If they're using an aperture, they might as well just use the stock lens. While it makes those disgusting wings to the side, it also makes a decent circle in the center.


----------



## R11GS (Jul 8, 2010)

oops...


----------



## Raccoon (Jul 21, 2010)

It should be mentioned in this thread that a new video has been released by Wicked Lasers.

It shows the demonstration of a new interlock feature for the laser; a digital combination lock of button presses required to activate the laser at full power levels. It also demonstrates more beam shots, but they are over saturated in my opinion by using intentionally low lighting and ISO camera settings.

You can view it here.

*http://www.youtube.com/watch?v=USQGkKS-R7g*


----------



## matt304 (Jul 22, 2010)

Those rooms are so saturated with fog when they demonstrate the lasers it cracks me up.


----------



## wyager (Jul 22, 2010)

matt304 said:


> Those rooms are so saturated with fog when they demonstrate the lasers it cracks me up.
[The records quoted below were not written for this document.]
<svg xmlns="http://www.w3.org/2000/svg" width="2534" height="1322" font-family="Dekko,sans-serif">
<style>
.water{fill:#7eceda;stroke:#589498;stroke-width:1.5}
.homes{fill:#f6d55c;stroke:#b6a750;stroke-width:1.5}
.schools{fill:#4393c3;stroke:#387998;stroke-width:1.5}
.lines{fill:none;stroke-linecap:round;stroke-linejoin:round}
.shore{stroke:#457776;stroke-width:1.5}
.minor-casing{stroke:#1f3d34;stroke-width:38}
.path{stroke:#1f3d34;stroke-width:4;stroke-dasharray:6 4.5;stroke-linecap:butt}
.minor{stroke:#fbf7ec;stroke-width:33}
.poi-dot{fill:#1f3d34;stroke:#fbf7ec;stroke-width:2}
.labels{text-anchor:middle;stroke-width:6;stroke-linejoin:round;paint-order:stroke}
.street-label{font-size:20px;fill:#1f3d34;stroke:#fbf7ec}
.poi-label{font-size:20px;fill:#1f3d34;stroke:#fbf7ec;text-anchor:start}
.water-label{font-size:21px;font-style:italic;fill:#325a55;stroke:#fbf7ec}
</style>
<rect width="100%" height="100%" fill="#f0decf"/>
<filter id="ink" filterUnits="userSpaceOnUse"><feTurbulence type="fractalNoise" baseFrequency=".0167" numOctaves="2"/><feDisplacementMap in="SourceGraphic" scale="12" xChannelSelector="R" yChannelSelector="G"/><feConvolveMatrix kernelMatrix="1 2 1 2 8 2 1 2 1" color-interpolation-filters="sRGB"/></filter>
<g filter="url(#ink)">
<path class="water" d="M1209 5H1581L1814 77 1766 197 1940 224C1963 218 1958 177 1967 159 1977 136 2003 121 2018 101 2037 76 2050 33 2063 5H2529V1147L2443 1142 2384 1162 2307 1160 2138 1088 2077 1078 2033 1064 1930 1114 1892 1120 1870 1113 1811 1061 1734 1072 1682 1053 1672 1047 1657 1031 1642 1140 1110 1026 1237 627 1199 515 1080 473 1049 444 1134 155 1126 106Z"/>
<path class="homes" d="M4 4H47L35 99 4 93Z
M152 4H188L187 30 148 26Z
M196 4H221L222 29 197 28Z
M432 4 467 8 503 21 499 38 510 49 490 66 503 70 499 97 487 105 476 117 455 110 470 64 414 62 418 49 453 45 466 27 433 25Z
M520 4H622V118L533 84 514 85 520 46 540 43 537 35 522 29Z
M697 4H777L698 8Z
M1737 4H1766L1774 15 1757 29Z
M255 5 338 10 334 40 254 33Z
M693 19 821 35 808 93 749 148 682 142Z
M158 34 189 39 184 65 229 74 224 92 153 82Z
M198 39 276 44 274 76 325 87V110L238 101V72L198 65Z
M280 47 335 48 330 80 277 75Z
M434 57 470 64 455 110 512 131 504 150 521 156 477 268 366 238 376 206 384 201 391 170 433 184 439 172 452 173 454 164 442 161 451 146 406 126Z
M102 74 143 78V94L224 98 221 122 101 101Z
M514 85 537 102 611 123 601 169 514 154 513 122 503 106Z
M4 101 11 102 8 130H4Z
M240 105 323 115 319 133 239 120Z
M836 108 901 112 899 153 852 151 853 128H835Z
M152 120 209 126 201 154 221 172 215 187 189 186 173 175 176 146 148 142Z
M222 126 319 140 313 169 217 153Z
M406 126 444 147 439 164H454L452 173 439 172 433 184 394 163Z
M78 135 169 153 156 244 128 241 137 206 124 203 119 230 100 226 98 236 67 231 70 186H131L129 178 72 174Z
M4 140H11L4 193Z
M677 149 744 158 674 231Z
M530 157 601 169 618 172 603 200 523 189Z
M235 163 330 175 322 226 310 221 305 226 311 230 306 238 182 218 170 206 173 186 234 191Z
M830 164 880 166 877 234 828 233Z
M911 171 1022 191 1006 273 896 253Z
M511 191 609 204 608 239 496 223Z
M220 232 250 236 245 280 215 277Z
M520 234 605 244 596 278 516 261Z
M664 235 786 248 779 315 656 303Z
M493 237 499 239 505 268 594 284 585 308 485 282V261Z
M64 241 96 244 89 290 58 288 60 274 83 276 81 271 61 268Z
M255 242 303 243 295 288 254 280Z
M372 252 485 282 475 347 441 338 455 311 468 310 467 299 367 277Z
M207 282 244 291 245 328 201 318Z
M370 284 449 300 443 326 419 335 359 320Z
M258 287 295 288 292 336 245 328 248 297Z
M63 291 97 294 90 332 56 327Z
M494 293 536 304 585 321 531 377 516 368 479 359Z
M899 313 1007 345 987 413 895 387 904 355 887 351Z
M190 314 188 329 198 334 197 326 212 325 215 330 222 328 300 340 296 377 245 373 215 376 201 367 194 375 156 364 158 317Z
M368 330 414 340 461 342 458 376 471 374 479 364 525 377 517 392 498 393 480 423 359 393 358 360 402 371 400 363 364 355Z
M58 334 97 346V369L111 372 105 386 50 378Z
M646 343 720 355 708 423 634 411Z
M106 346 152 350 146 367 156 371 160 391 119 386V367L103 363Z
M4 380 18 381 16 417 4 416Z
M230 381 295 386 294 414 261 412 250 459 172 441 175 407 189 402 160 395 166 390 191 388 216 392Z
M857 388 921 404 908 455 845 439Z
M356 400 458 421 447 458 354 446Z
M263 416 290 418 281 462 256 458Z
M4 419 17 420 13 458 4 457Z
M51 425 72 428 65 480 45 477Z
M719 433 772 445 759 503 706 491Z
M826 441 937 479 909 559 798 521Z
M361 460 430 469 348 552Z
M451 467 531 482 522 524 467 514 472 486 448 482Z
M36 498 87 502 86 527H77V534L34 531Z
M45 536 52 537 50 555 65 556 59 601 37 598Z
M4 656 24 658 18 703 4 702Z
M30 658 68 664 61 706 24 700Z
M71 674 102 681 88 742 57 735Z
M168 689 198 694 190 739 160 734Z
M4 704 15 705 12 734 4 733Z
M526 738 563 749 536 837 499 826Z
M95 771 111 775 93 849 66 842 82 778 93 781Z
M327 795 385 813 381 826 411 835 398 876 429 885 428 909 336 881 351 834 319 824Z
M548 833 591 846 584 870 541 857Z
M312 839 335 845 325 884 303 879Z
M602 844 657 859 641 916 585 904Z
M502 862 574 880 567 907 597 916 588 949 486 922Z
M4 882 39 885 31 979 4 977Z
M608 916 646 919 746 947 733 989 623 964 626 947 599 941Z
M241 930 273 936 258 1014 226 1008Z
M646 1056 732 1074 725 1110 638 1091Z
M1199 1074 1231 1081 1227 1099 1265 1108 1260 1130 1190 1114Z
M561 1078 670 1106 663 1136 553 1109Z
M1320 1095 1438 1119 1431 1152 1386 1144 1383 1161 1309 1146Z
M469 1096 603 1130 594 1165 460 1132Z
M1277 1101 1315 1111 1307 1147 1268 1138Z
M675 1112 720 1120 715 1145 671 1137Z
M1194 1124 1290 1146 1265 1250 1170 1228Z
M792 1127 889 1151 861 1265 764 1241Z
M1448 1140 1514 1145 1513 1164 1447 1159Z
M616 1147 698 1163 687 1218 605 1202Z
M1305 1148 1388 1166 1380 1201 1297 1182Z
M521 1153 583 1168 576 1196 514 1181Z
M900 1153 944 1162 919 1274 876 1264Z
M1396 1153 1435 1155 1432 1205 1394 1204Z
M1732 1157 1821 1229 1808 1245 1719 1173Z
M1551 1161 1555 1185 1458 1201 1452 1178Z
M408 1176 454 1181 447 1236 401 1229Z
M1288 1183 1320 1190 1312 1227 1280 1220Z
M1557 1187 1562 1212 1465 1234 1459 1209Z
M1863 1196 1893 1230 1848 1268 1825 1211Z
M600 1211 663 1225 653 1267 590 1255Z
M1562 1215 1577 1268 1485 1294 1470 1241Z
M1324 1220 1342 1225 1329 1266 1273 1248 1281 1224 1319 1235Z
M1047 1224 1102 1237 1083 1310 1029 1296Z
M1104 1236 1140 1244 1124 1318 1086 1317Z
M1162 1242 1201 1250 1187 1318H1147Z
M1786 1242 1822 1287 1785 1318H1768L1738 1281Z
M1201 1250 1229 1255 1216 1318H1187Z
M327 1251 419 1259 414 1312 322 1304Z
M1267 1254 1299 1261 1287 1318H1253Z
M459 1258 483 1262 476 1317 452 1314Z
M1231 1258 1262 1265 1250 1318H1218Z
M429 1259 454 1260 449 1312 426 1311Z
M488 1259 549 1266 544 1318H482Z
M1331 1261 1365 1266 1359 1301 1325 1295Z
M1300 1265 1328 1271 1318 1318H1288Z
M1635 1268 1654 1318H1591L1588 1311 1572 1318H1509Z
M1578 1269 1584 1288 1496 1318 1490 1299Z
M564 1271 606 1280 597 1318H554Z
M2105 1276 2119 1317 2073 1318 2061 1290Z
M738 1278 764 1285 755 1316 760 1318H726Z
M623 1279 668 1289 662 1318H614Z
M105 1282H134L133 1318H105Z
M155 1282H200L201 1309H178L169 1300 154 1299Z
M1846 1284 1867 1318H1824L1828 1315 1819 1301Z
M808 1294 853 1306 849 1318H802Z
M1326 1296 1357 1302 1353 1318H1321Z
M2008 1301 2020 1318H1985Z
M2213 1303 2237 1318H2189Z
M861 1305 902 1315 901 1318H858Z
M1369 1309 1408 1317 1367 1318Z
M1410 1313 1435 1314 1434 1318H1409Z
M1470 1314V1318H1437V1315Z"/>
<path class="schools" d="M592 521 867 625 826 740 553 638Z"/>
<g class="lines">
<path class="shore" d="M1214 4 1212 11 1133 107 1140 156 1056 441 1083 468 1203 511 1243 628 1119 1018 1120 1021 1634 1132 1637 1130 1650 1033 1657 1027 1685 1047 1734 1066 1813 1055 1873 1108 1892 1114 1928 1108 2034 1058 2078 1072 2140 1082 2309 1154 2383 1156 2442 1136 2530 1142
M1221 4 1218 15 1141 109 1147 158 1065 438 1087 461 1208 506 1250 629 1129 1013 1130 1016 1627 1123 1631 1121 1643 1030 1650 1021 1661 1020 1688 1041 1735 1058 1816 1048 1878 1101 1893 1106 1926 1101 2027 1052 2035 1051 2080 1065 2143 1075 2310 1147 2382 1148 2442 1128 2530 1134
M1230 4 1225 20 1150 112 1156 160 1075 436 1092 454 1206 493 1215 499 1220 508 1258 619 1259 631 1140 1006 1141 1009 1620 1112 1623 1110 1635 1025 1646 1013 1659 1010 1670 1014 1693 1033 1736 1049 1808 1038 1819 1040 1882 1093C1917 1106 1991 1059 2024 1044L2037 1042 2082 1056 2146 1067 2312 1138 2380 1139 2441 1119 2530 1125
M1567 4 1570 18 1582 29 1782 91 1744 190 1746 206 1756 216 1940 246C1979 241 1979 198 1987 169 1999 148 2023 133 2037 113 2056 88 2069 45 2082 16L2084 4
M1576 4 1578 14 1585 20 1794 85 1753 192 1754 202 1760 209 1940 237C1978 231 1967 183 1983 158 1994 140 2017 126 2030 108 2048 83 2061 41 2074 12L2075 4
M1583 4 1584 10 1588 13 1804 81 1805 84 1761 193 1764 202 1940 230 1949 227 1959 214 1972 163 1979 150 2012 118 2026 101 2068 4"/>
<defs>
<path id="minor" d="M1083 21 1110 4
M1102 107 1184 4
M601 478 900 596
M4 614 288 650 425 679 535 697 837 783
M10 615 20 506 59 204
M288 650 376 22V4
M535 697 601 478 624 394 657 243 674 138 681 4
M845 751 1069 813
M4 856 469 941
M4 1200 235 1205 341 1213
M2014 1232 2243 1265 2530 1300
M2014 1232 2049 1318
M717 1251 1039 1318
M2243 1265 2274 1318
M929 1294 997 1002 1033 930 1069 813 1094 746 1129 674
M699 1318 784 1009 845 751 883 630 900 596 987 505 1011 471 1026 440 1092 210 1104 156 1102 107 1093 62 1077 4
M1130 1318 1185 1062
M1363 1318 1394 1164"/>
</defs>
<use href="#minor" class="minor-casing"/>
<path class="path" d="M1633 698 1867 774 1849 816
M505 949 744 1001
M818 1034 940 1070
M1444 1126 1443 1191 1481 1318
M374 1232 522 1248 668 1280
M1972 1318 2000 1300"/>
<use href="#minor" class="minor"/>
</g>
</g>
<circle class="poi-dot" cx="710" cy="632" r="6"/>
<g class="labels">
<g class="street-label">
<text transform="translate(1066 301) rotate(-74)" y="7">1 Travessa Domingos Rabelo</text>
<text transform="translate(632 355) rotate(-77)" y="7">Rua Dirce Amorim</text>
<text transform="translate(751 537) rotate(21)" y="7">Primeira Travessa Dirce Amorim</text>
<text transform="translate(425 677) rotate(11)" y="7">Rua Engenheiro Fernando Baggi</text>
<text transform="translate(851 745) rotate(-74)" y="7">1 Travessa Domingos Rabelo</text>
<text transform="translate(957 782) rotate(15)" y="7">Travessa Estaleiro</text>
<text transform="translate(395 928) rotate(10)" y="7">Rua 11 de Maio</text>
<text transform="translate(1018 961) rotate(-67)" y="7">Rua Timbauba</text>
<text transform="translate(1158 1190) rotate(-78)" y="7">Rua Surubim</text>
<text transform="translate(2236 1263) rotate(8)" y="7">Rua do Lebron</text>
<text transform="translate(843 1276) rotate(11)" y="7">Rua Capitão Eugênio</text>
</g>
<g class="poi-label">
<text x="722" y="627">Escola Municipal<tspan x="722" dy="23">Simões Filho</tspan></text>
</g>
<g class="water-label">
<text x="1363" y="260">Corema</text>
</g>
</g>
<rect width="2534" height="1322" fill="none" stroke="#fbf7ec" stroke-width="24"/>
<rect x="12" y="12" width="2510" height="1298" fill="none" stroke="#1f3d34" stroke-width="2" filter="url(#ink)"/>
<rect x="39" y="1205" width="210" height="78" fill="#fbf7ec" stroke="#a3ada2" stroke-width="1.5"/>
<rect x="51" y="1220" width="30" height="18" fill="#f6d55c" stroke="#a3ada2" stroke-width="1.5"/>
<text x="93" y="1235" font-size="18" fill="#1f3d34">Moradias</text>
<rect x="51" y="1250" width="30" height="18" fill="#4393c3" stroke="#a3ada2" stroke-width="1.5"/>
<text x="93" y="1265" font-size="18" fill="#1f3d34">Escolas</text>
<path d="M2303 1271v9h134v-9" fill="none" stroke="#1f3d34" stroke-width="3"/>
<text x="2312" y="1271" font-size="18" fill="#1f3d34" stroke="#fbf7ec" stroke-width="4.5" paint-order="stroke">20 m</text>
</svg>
I know lol, with the first video everyone kept saying "OH MY GOD, it's so bright and powerful!" and I was the first one to point out that the room was totally full of smoke Of course others saw, but most didn't.


----------



## Raccoon (Jul 28, 2010)

It appears someone over on Laser Pointer Forums finally received their Arctic, and they posted beam shots. *You can view them here.*

One point of interest is the shape of the dot at only 25 feet away. His model (your results may vary?) clearly shows an elongated line, more than just an oval, for a dot. I've hot-linked his image below. (I don't feel guilty since it has his attribution mark)





The videos from Wicked Laser do show a dot with an oval appearance at about 15-20 feet distance, but nothing quite so profound as this. I believe this photo alone will give many people second thoughts about the purchase.

Read the thread I linked to above for more discussion about Spdkilz's beam shots.


----------



## Raccoon (Jul 28, 2010)

Here's another dot-shot of the Arctic, taken by laser_freak from LPF. The "dot" is redish because the image is taken through a pair of safety glasses, as described on the thread (here).





I'm still waiting on results from field measurements to determine the Arctic's actual beam divergence (mRad).


----------



## wyager (Jul 29, 2010)

I saw those pics  That's awful. Even with a minimally corrective single element 405-g-1 lens you get a better dot than that. WTF, are they purposefully EXPANDING the fast axis?


----------



## bshanahan14rulz (Jul 29, 2010)

I'm pretty sure that their beam-corrective optics is a fancy way of saying the diode's output isn't just output, they put a lens in front. 

You can't really expect some sort of AR-coated micro cylinder lens or some tiny AR-coated glass prism pairs stuffed into that funky thing.


----------



## matt304 (Jul 29, 2010)

Yeah, that is the worst beam of all the 445nm laser setups possible. It looks like they literally did expand the fast axis.

I am currently attempting to find prism pairs that are cheap enough to be used to correct the full characteristics of the 445nm diode. If anyone has cheap lens connections they know of, let me know please.


----------



## Zike (Jul 29, 2010)

The artic beam/lens seems to have been set up so the focus point is several inches from the output so people can burn things easily.

The result is that the beam expand pretty fast after.

The obvious reason is that most videos and major interest are to burn things and that's what makes the sales.

You will definately need to wait for a _focusable_ G3 to be 100% happy with it.


----------